In a recent presentation at the Census Bureau, Dr. Steven Ruggles, the director of the Minnesota Population Center (MPC) at the University of Minnesota, talked about the history of processing data from the census. Ruggles argued that the needs of the Census Bureau drove innovation in data processing technology up to 1960, but the private sector rather than the Census Bureau has played that role in the last 50 years. During this period the costs of data collection, storage and analysis have declined rapidly and the quantity of data collected has grown at an extraordinary pace.
Following the 1960 census, improvements in computers brought more potential for research using census data. The Census Bureau responded to researchers’ requests for data by releasing the 1960 Public Use Microdata Sample (PUMS), a 1-in-1000 sample of the records from the 1960 long form. PUMS files are for statistical purposes only and do not contain any personal information that would allow individuals to be identified. This dataset, which was delivered on 13 UNIVAC tapes (or 18,000 punch cards), allowed researchers to address a variety of questions that would not have been possible using publicly available tabulations. Since the sample consisted of microdata—records at the person- and household-level—it offered the opportunity to develop customized measures and to do multivariate analyses.
The 1960 PUMS was well received by the research community, so following the 1970 census, the Census Bureau released a one-percent sample of the 1960 census (a tenfold increase over what had initially been released) along with six percent of the records from the 1970 long form.

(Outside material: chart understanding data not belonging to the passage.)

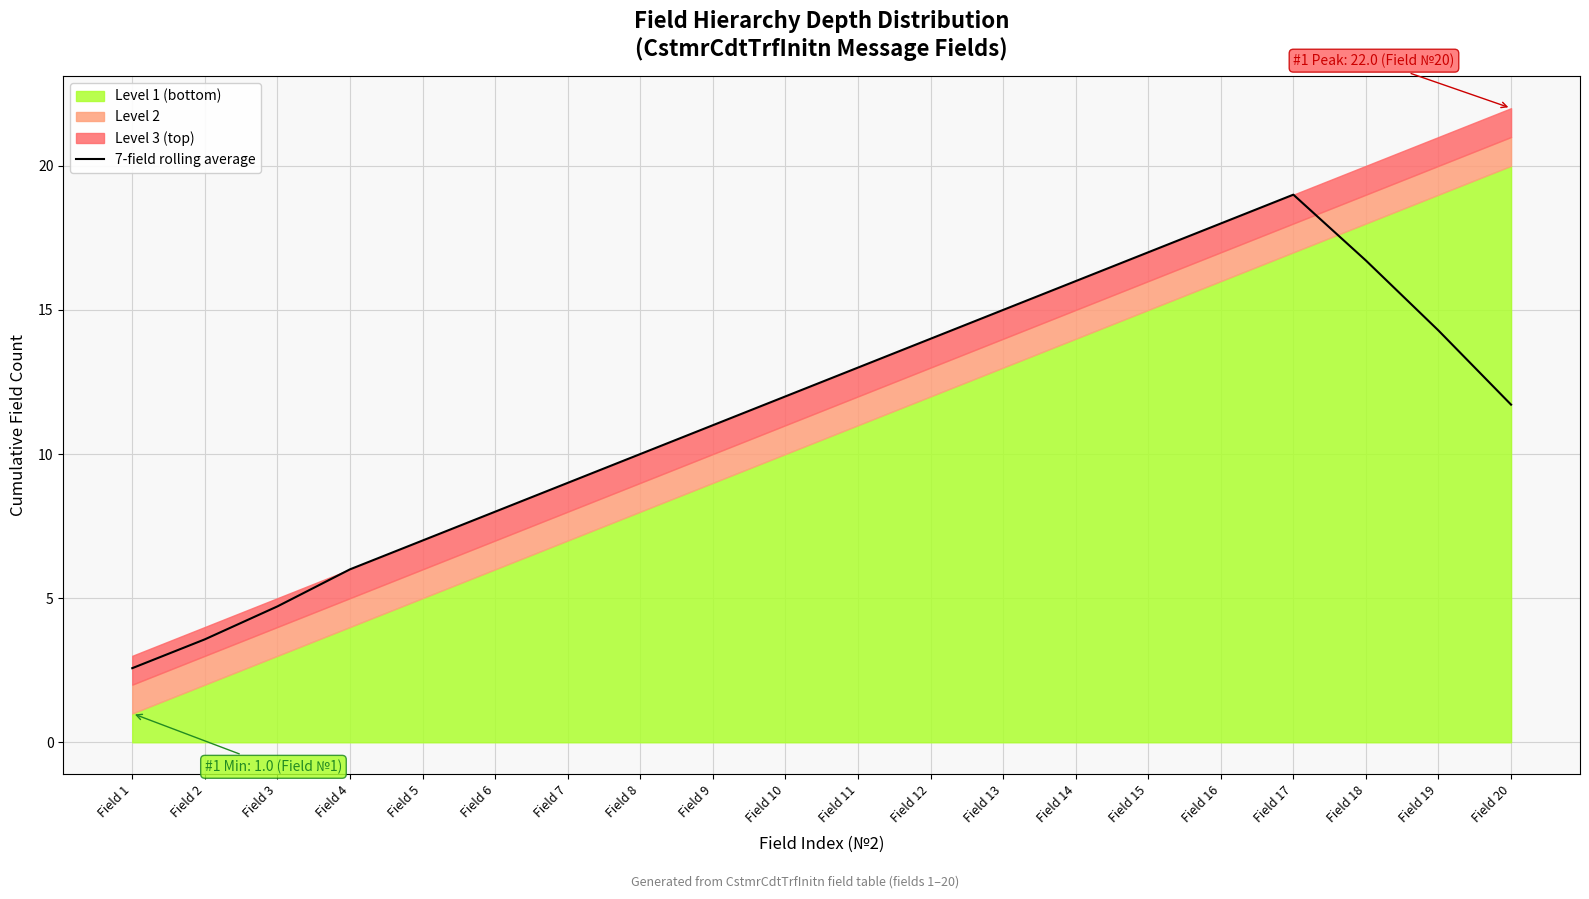

Does the chart have visible grid lines?

Yes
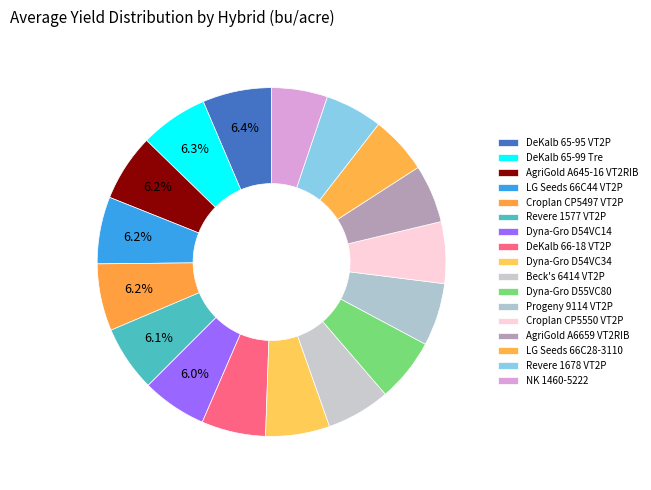

Count the number of slices in the pie.

17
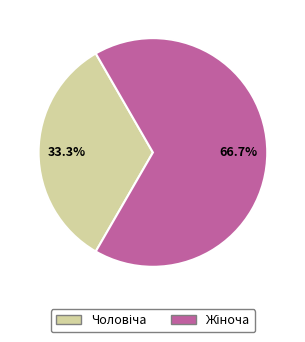

Is there any slice that represents more than half of the pie?

Yes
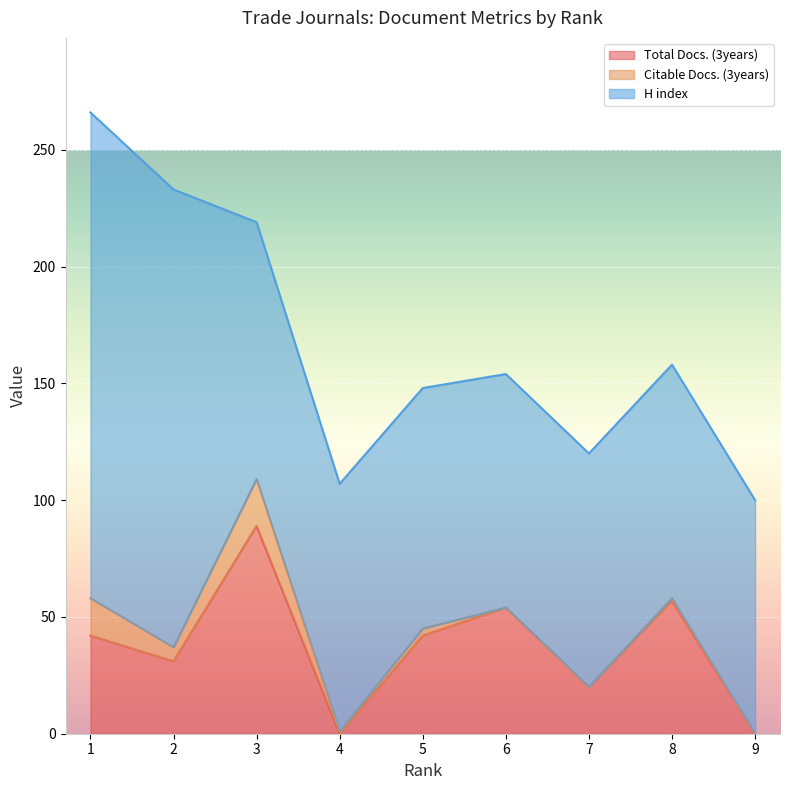

Between 7 and 8, which series saw the biggest shift?

Total Docs. (3years)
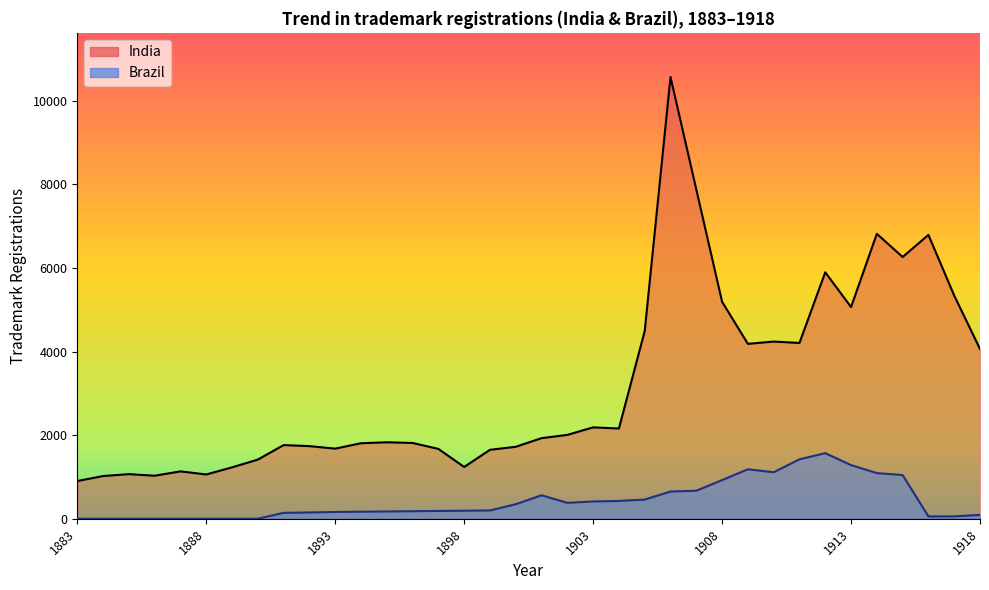

What are all the series names shown in the legend?

India, Brazil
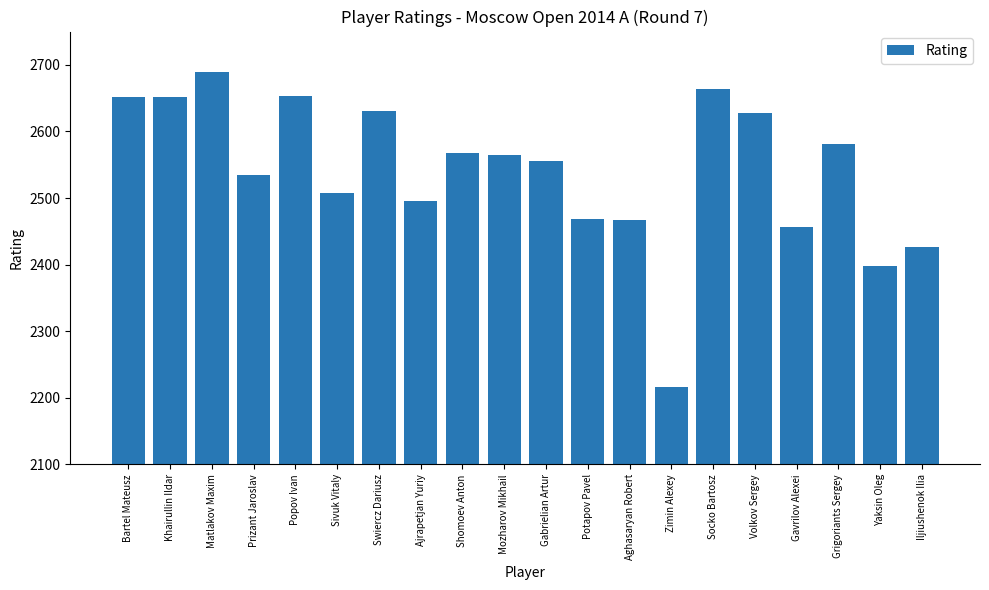

At which label does the data first exceed 2564?

Bartel Mateusz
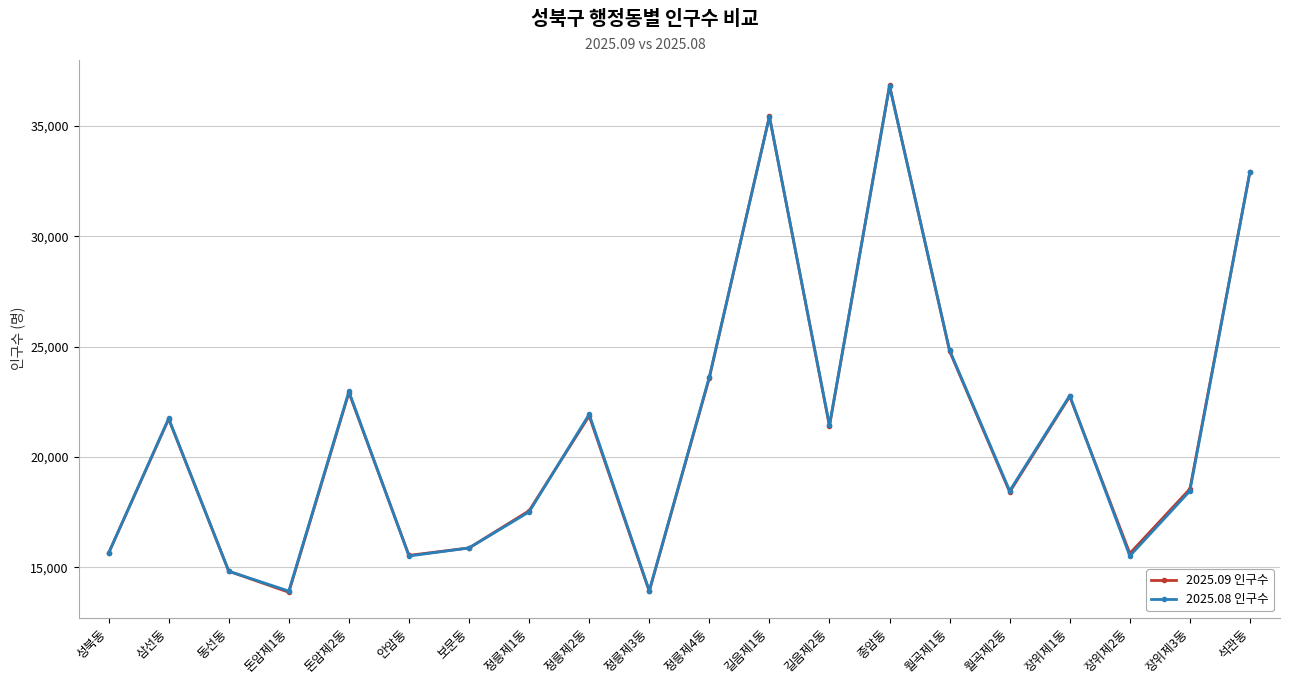

What is the label of the 16th point from the right?

돈암제2동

Perhaps most importantly, the concurrent release of the revised 1960 sample and the 1970 sample allowed researchers to examine change over time very easily, as both samples used the same codes and formats.
The Census Bureau released a sample of records from the 1980 census, and outside researchers took up the task of producing samples of historical censuses. Hal Winsborough at the University of Wisconsin contracted with the Census Bureau to create samples from the 1940 and 1950 censuses, extending the series of available microdata to five censuses. Projects at the University of Washington and Penn led by Sam Preston produced samples of the 1900 and 1910 censuses, then the latest censuses available to the public. In the late 1980s, Ruggles led efforts at the University of Minnesota to produce samples of historical censuses dating back to 1850.
Though the consistent coding of the 1960 and 1970 census samples had demonstrated the power of interoperability to study change over time, none of the other samples were produced in a consistent manner. Ruggles initiated the Integrated Public Use Microdata Series (IPUMS) project to “harmonize” all of the census public use samples. That is, to produce new versions of these datasets with consistent codes, record layouts, and integrated documentation without any loss of information from the original datasets. The initial release of IPUMS data came not long after the development of the first web browsers, and Ruggles was quick to take advantage of this technology to disseminate the harmonized census microdata, leading to a rapid increase in the use of the IPUMS database for research.
The IPUMS now includes data from all censuses from 1850 to 2000 (with the exception of the 1890 census, which was destroyed by fire). Ruggles is also involved in efforts to digitize entire historical censuses. This project, known as the North Atlantic Population Project (NAPP) since most of the counties involved are in North America and northern and western Europe, currently contains 120 million person records from 24 censuses covering the period from 1800 to 1910. Ruggles predicts that by 2016 all of the IPUMS and NAPP data releases will increase to 1150 censuses and surveys from 110 countries comprising 1.5 billion person records. MPC has also done extensive work harmonizing recent census data from other countries. IPUMS-International currently contains data from 185 censuses from 62 countries comprising some 400 million person records spanning the period from 1960 to 2010.
The greatest challenges to these efforts are that many datasets are inaccessible and at risk of loss. Also, whatever metadata exists is typically sketchy. Despite these challenges, improvements in computing technology and a rapid decline in the cost of storing data have also brought about new opportunities for data collection and analysis. Where it cost about $1200 to store one megabyte of data in 1980, the same amount of storage now costs about $0.00004. These factors have combined to bring about a marked acceleration in the pace of discovery in recent years.
Ruggles pointed out that the between all of MPC’s projects, they currently have data on more than 850 million people, or roughly as many people as Facebook. MPC is now collaborating with the Census Bureau, as well as other research organizations to expand its projects. Current large-scale efforts include the National Historical GIS Project and Terra Populus or “TerraPop,” which is an effort to preserve, integrate and disseminate global-scale spatiotemporal data describing population and the environment.
Where the Census Bureau once drove innovation in data processing technology, it is now a beneficiary of the technological changes of recent years. The Census Bureau is now collaborating with the research community in a variety of ways to improve data collection and to produce new data products.